WHAT IS NEEDED: Where a record contains an image, leave the image out and print the rest exactly.

--- --- ---

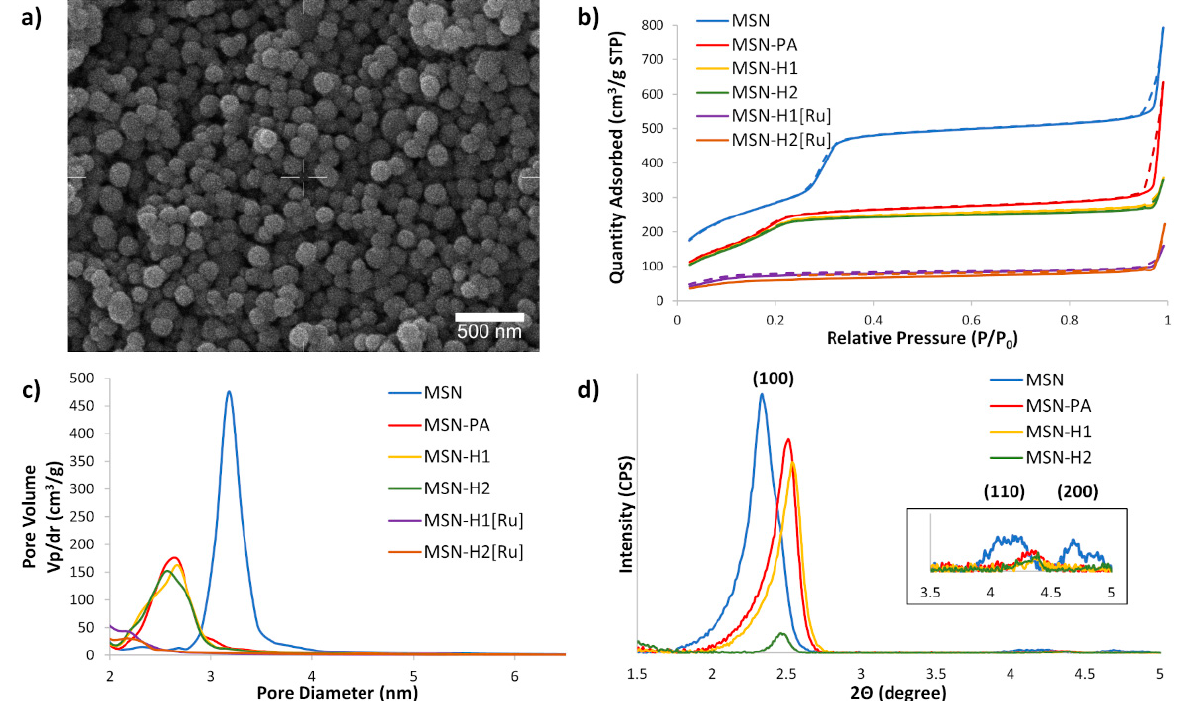
Figure 2. ( a ) SEM micrograph of MSN; ( b ) BET N 2 adsorption/desorption isotherms of the synthesized materials, with solid and dashed lines referring to the adsorption and desorption processes, respectively; ( c ) BJH average pore diameter distribution for synthesized materials and ( d ) SAXS patterns of prepared nanoparticles. Inset shows higher magnification of (110) and (200) reflections of MSN. Table 1. BET surface area, mesopore volume values, average and BJH pore diameter.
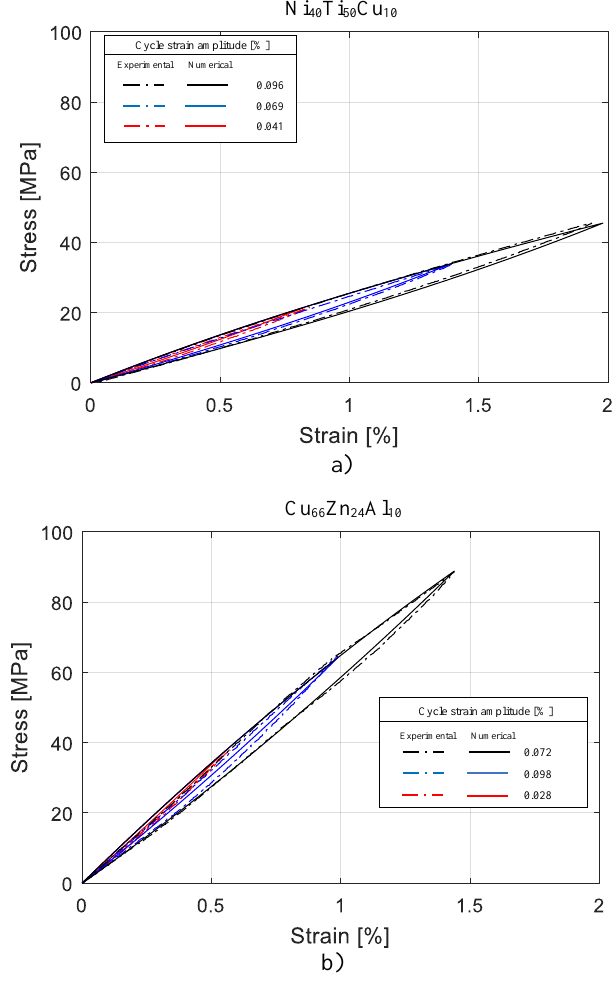
Figure 7. Comparison between experimental and numerical hysteresis cycles: ( a ) Ni 40 Ti 50 Cu 10 ; ( b ) Cu 66 Zn 24 Al 10 . Table 3. Comparison of the loss factor and average elastic modulus of Ni 40 Ti 50 Cu 10 , for numerical and experimental hysteresis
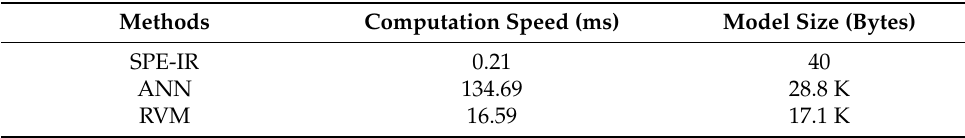
Table 10. Comparison of computation speed and model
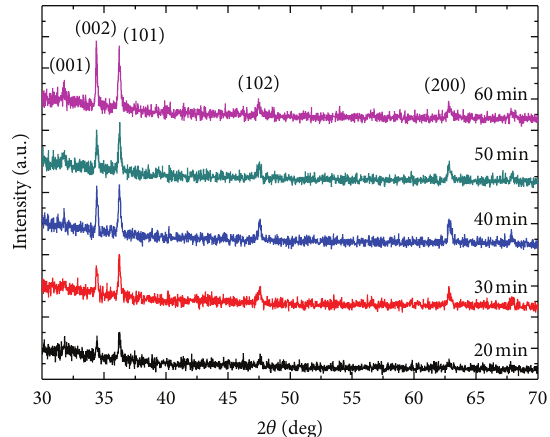
Figure 2: X-ray diffraction patterns of the ZnO:YAG films with various deposition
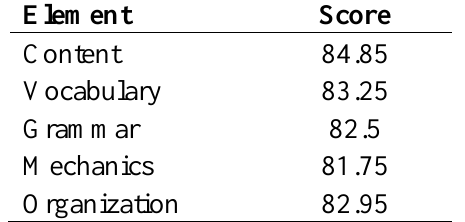
Table 4. Students’ Score of Post Test of Cycle 2 viewed from each Element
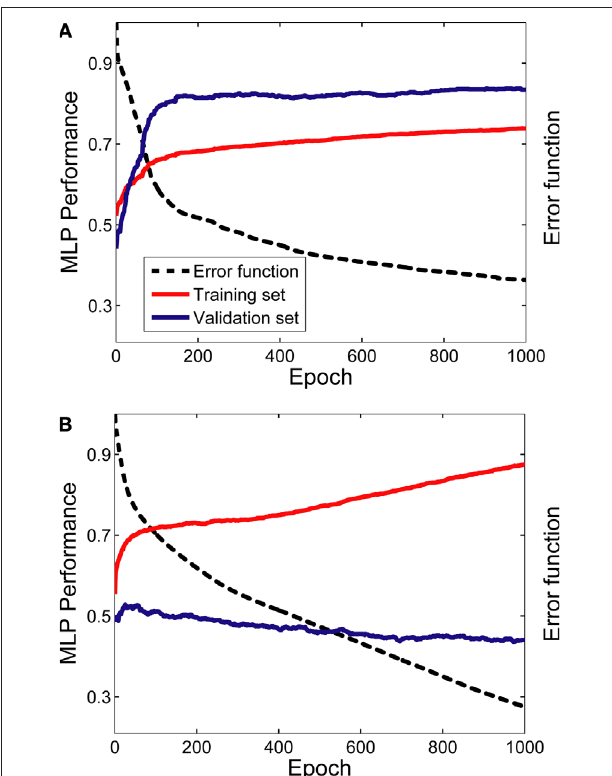
FIGURE 4 | Learning examples from two neurons. Panel (A) was generated from the neuron whose activity most reliably refl ected the monkey’s decisions (in terms of the MLP’s performance on the validation dataset); whereas the data in panel (B) were generated from the neuron whose activity least reliably refl ected the monkey’s decisions. The graphs in both panels show the average training (red data) and validation (blue data) history; these average values were calculated from the 50 individual training histories that were generated from each of the 50 MLPs constructed for each neuron. The error function (dotted black line) is also shown as a function of training epoch; the error function is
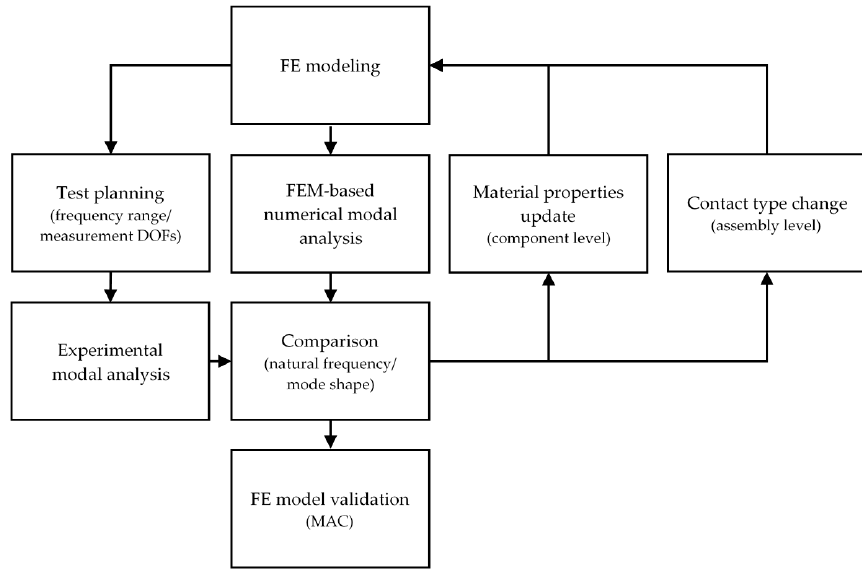
Figure 1. Flowchart for the finite element (FE) model update process.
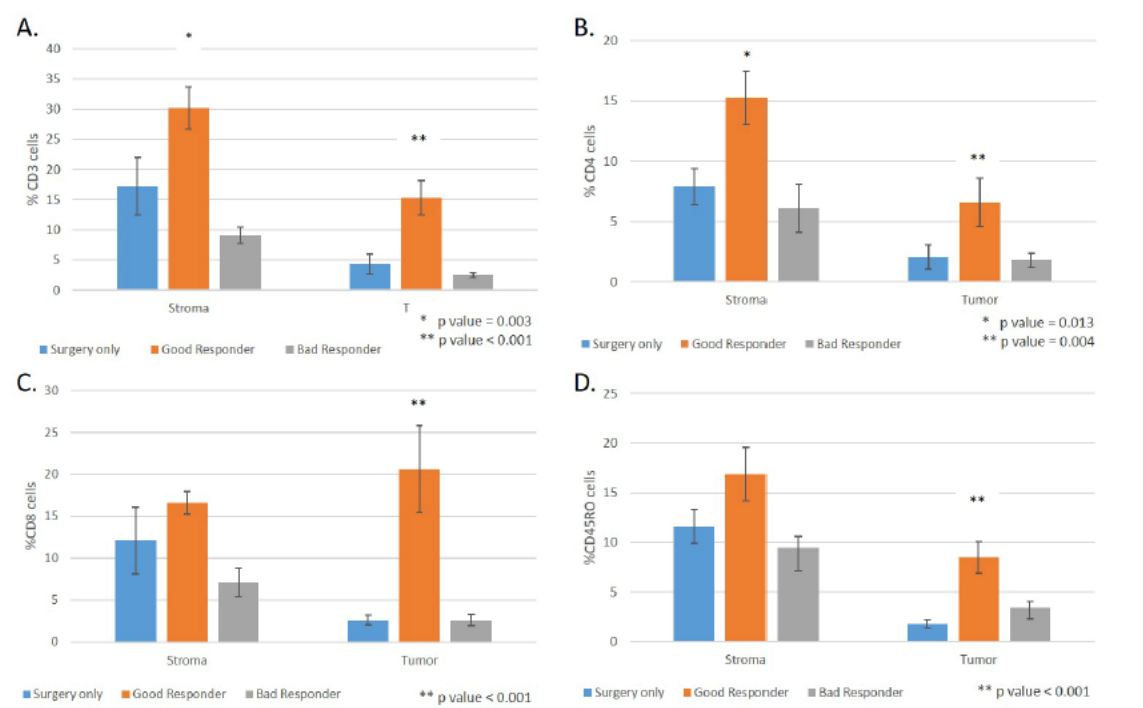
Figure 4. Densities of different lymphocytes subpopulations quantified from immunohistochemistry slides and compared between the different groups in the cohort: surgery only (blue), good responders (orange), and bad responders (grey). The lymphocytes subpopulations presented are: ( A ) . T cells (CD3) ( B ). T helper cells (CD4), T cytotoxic cells (CD8) ( C ) . T cytotoxic cells (CD8) ( D ) . T memory cells (CD45RO). Data are presented as mean ± standard deviation; p -value was assessed by ANOVA test.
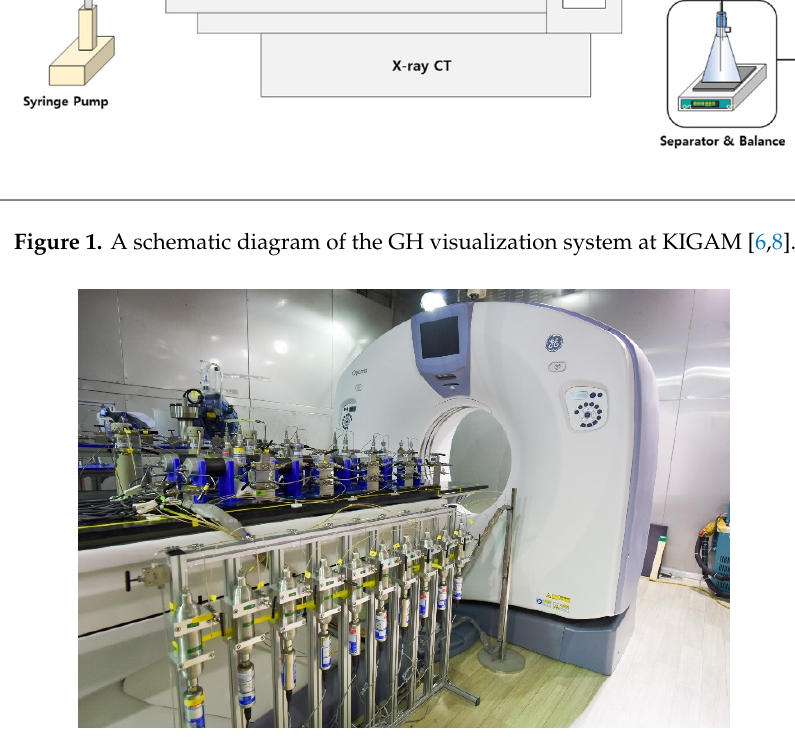
Figure 2. The installed X-ray CT equipment for the GH visualization system at KIGAM [8,10].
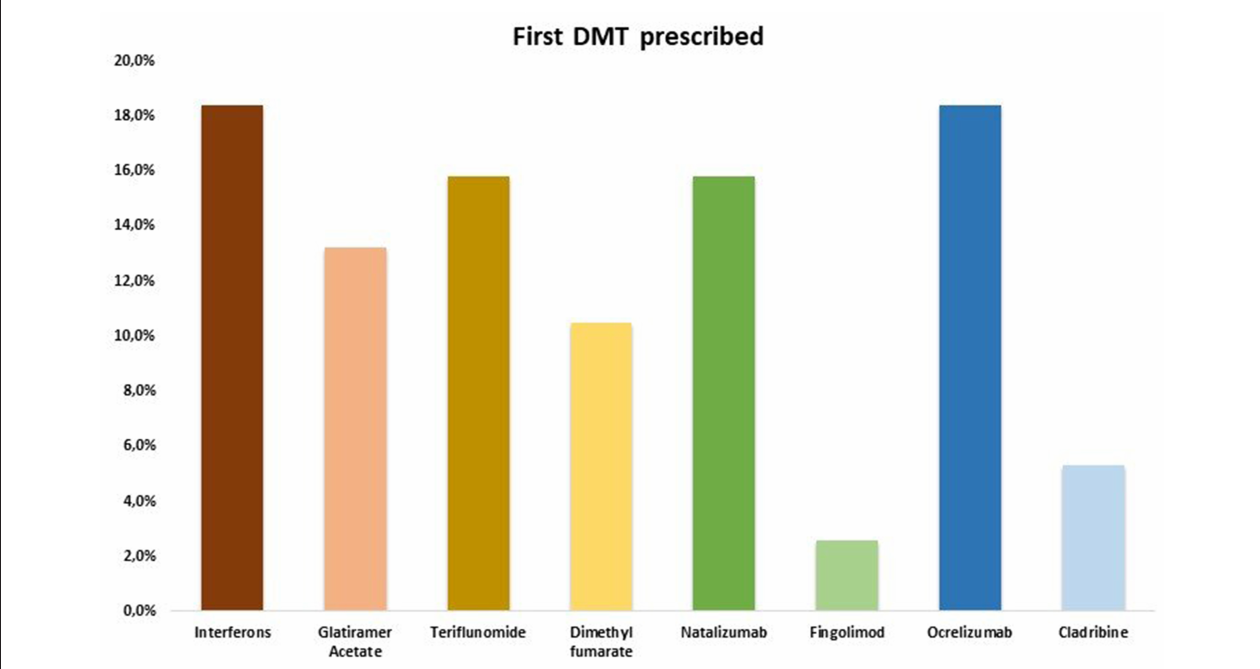
FIGURE 2 | First DMT prescribed. DMT, disease modifying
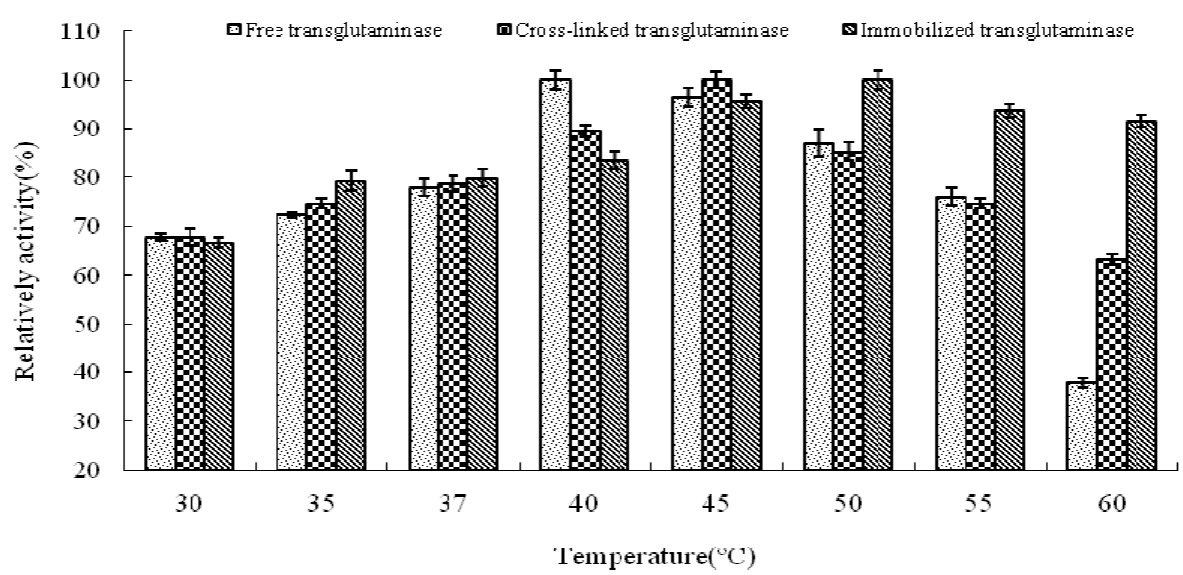
Figure 2. Temperature profile of free, cross-linked and immobilized transglutaminase. Data are expressed relative to the maximal enzyme activity.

--- --- ---

SOLUTION TO THIS TASK:
Figure 2. ( a ) SEM micrograph of MSN; ( b ) BET N 2 adsorption/desorption isotherms of the synthesized materials, with solid and dashed lines referring to the adsorption and desorption processes, respectively; ( c ) BJH average pore diameter distribution for synthesized materials and ( d ) SAXS patterns of prepared nanoparticles. Inset shows higher magnification of (110) and (200) reflections of MSN. Table 1. BET surface area, mesopore volume values, average and BJH pore diameter.
Figure 7. Comparison between experimental and numerical hysteresis cycles: ( a ) Ni 40 Ti 50 Cu 10 ; ( b ) Cu 66 Zn 24 Al 10 . Table 3. Comparison of the loss factor and average elastic modulus of Ni 40 Ti 50 Cu 10 , for numerical and experimental hysteresis
Table 10. Comparison of computation speed and model
Figure 2: X-ray diffraction patterns of the ZnO:YAG films with various deposition
Table 4. Students’ Score of Post Test of Cycle 2 viewed from each Element
FIGURE 4 | Learning examples from two neurons. Panel (A) was generated from the neuron whose activity most reliably refl ected the monkey’s decisions (in terms of the MLP’s performance on the validation dataset); whereas the data in panel (B) were generated from the neuron whose activity least reliably refl ected the monkey’s decisions. The graphs in both panels show the average training (red data) and validation (blue data) history; these average values were calculated from the 50 individual training histories that were generated from each of the 50 MLPs constructed for each neuron. The error function (dotted black line) is also shown as a function of training epoch; the error function is
Figure 1. Flowchart for the finite element (FE) model update process.
Figure 4. Densities of different lymphocytes subpopulations quantified from immunohistochemistry slides and compared between the different groups in the cohort: surgery only (blue), good responders (orange), and bad responders (grey). The lymphocytes subpopulations presented are: ( A ) . T cells (CD3) ( B ). T helper cells (CD4), T cytotoxic cells (CD8) ( C ) . T cytotoxic cells (CD8) ( D ) . T memory cells (CD45RO). Data are presented as mean ± standard deviation; p -value was assessed by ANOVA test.
Figure 2. The installed X-ray CT equipment for the GH visualization system at KIGAM [8,10].
FIGURE 2 | First DMT prescribed. DMT, disease modifying
Figure 2. Temperature profile of free, cross-linked and immobilized transglutaminase. Data are expressed relative to the maximal enzyme activity.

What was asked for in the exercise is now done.